Agora, quando o recorte é feito por raça, etnia e região, o cenário ganha outras proporções:
- Pessoas negras que morreram de chikungunya perderam em média 22 anos de vida;
- Indígenas vítimas da dengue perderam 22,5 anos;
- No Norte do país, mortes por chikungunya ocorreram 22,1 anos antes do esperado;
- No Nordeste, a dengue causou mortes em média 19,8 anos mais cedo;
- Já entre a população branca, os números foram menores, mas ainda significativos: 13 anos perdidos com chikungunya e 12,6 com dengue.
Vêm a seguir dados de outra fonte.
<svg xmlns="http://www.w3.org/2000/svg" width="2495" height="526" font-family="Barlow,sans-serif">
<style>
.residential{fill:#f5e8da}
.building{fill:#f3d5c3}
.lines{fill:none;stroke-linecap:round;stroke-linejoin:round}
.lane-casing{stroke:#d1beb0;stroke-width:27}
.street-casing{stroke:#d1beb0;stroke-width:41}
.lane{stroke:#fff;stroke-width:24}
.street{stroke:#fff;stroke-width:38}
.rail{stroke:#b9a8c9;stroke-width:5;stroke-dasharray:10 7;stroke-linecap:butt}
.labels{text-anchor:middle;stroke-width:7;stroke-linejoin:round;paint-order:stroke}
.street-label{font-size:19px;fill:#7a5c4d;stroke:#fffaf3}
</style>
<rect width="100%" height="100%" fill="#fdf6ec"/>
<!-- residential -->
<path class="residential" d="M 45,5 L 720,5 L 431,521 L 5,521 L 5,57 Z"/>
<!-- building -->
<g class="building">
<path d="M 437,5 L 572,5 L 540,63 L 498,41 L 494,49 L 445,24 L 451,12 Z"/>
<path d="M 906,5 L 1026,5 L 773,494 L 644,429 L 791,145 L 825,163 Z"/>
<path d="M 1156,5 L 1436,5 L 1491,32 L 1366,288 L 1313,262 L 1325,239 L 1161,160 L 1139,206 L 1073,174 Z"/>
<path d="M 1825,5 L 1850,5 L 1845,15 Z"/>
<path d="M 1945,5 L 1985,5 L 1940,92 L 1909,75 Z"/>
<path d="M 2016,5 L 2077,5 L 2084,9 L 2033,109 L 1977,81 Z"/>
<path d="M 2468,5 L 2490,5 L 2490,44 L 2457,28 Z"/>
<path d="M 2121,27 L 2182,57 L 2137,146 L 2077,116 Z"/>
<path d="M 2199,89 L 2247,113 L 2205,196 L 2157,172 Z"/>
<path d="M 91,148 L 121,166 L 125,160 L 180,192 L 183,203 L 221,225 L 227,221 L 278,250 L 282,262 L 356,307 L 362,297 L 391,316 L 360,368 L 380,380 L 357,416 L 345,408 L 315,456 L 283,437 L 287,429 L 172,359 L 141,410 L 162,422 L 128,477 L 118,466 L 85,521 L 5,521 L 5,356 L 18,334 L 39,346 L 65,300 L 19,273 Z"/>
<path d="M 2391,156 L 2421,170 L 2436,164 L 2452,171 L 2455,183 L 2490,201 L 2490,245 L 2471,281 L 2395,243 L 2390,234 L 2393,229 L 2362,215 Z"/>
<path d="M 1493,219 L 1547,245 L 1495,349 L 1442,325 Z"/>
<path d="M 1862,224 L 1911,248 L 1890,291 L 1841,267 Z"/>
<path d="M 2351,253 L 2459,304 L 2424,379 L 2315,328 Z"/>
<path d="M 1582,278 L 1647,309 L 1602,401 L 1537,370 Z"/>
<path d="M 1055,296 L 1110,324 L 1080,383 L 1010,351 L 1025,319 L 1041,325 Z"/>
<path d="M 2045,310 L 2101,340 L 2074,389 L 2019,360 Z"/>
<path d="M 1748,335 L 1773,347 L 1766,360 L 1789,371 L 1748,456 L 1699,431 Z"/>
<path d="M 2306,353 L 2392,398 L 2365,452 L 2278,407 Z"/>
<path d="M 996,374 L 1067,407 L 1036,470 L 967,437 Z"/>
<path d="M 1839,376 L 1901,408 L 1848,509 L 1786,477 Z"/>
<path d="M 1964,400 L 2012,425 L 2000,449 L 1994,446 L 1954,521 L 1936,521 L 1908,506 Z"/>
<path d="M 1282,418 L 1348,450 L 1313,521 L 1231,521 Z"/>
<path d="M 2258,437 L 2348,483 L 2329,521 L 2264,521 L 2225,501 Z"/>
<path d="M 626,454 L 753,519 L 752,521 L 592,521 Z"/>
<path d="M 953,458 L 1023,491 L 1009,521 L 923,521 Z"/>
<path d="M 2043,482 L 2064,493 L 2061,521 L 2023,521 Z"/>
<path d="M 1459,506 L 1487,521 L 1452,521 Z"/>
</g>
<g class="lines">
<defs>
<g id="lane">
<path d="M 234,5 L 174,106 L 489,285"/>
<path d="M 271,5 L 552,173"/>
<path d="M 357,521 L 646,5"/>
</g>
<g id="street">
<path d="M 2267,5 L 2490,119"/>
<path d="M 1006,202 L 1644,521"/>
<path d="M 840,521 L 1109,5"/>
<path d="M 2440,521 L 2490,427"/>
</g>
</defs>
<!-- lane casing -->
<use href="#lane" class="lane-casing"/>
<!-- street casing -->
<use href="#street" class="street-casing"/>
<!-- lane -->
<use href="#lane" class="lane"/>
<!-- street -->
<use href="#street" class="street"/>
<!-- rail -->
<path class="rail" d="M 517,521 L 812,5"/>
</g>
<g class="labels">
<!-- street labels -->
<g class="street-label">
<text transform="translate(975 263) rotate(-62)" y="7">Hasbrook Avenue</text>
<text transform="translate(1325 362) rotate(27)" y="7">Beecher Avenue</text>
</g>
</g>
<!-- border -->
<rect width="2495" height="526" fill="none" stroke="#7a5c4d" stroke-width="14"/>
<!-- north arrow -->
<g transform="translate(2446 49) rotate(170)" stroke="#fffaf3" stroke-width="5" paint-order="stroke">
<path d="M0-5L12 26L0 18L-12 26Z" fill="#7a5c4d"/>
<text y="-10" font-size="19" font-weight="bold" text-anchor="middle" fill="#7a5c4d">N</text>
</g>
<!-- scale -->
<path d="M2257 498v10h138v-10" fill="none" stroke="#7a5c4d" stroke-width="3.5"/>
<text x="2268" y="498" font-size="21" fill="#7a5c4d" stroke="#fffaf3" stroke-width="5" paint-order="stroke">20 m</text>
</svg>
“O que mais nos chamou a atenção foi, de fato, a visualização da desigualdade na forma como essas doenças matam no Brasil”, afirma o pesquisador da Fiocruz-Bahia e autor do estudo, Thiago Cerqueira Silva. “Ao analisar os dados, vimos que a idade da morte e os anos de vida perdidos variam drasticamente dependendo da cor da pele da pessoa e de onde ela vive. Por exemplo, embora o Sudeste tenha o maior número de casos de dengue, são as populações do Norte e Nordeste que morrem mais jovens por essas doenças.”
Mortes precoces
Para entender melhor como as desigualdades entram nessa conta, os pesquisadores também compararam a idade média das mortes em regiões com maior e menor presença de pessoas negras, pardas e indígenas:
- Nas cidades com mais pessoas desses grupos, quem morre de chikungunya morre, em média, 24 anos mais cedo;
- No caso da dengue, a diferença é ainda maior: quase 28 anos.
Além disso, quando comparado a municípios de maioria branca, o risco de morrer precocemente nessas regiões é 52% maior com chikungunya e 62% maior com dengue.
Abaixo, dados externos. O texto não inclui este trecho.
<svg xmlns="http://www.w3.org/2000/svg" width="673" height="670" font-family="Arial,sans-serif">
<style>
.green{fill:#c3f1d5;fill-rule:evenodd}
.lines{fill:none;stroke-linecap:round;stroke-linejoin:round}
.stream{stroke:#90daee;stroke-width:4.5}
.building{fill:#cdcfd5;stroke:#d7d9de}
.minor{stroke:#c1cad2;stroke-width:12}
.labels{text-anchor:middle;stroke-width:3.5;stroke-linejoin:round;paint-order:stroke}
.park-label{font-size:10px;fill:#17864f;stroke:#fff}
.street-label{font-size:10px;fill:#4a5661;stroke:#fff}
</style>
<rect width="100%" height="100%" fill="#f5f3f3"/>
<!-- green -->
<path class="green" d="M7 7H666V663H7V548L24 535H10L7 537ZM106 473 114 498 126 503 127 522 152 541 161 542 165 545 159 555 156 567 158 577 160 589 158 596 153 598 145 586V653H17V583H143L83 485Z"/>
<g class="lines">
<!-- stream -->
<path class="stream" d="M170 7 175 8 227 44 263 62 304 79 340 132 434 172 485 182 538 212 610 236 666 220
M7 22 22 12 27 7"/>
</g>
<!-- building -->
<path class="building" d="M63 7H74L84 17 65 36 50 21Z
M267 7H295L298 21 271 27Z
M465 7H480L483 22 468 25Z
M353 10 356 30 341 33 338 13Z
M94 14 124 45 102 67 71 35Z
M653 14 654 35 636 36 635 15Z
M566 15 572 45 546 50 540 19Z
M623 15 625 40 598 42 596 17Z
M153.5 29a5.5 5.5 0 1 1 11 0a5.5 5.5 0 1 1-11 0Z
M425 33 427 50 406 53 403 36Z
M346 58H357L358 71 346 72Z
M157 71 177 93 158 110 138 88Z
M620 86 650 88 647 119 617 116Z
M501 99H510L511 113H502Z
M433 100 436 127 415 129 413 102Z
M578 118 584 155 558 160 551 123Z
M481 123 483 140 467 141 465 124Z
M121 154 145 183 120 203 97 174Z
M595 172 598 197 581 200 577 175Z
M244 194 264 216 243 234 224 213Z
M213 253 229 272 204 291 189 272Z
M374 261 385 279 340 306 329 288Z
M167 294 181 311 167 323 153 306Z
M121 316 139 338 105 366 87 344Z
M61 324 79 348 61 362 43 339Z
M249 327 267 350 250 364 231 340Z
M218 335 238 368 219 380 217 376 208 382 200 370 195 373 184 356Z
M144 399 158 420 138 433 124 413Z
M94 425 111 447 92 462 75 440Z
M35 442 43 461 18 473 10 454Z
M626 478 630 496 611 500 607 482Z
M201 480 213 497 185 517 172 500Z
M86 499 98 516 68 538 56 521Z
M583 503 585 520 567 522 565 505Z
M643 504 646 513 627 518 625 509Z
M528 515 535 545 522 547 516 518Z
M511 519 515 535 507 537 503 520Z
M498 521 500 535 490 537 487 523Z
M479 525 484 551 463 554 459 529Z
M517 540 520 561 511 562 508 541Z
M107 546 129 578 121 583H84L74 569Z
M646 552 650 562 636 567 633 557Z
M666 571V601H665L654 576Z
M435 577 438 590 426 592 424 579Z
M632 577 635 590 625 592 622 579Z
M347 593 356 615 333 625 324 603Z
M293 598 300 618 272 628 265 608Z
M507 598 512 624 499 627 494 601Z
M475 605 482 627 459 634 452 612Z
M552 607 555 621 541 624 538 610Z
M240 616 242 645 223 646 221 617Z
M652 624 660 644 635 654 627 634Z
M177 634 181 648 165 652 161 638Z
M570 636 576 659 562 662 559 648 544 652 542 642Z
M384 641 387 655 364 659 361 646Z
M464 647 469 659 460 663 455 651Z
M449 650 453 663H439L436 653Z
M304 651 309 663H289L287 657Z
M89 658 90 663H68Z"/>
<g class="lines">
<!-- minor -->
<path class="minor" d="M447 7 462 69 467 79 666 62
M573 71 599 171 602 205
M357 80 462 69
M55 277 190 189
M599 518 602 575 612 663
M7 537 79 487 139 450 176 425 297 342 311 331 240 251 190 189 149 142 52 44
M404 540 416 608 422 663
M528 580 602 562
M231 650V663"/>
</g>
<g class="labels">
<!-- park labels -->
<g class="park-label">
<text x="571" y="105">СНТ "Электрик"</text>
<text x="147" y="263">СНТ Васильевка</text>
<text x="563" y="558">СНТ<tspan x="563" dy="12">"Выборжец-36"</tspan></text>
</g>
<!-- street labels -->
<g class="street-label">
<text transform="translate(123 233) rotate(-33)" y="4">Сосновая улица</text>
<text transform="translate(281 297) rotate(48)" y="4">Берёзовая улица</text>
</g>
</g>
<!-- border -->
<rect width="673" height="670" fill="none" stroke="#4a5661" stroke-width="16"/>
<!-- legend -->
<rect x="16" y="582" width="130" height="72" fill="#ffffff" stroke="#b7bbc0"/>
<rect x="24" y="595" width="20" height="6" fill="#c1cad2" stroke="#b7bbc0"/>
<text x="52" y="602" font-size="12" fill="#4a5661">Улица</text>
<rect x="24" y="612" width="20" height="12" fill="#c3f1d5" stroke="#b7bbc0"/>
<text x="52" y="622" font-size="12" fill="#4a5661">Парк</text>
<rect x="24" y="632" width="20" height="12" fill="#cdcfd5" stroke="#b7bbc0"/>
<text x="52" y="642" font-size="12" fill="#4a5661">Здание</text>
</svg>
O perfil das mortes e hospitalizações
Os grupos mais vulneráveis às formas graves de dengue e chikungunya são bem definidos: crianças menores de 1 ano, idosos a partir dos 70, homens e pessoas com doenças crônicas como diabetes, problemas nos rins, no fígado, doenças autoimunes e hipertensão.
No caso da dengue, o risco de morte vai aumentando conforme a idade avança, especialmente a partir dos 40 anos. E a cada nova década de vida, o risco sobe. Já na chikungunya, apesar do número absoluto de mortes ser menor, quem mais perdeu anos de vida proporcionalmente foram as crianças com menos de 10 anos.
Outro dado que chama atenção é o tempo entre o início dos sintomas e o óbito. No caso da chikungunya, cerca de 90% das mortes aconteceram até o 49º dia. Com a dengue, esse pico ocorreu por volta do 35º dia.
Gargalos
Hoje, o Brasil já tem vacinas licenciadas tanto para dengue quanto para chikungunya. O problema é que a cobertura ainda é limitada, restrita a faixas etárias específicas e sem atingir toda a população vulnerável. Além disso, não há antivirais específicos aprovados para o tratamento dessas infecções. Ou seja, o cuidado se resume a suporte clínico, ou seja, tratamento dos sintomas.
Outro obstáculo apontado pelos pesquisadores é a dificuldade no diagnóstico. Como os sintomas são semelhantes, casos de chikungunya muitas vezes são registrados como dengue, o que atrasa a identificação de surtos e compromete a resposta do sistema de saúde.
“Perder 22 anos de vida por doenças como dengue e chikungunya indica que pessoas jovens, entre 40 e 50 anos, morreram por essas infecções, o que não é esperado”, afirma Cerqueira Silva. Segundo ele, a idade média das pessoas que morreram por essas doenças também ajuda a dimensionar o cenário. Na região Nordeste, por exemplo, a média de idade das vítimas de dengue foi de 44 anos, enquanto no Sudeste foi de 63 anos. “Essa diferença sugere que o acesso ao tratamento pode não estar chegando a tempo em todas as regiões do país.”
Para os autores, enfrentar o impacto dessas doenças requer mais do que combater o mosquito. É preciso priorizar a vacinação e a prevenção em grupos vulneráveis, melhorar a formação dos profissionais de saúde, investir em infraestrutura e garantir o acesso a serviços nas regiões mais afetadas. “Reduzir o impacto da dengue e da chikungunya passa por muito mais do que combater o mosquito. É preciso enfrentar as condições que tornam algumas vidas mais curtas que outras.”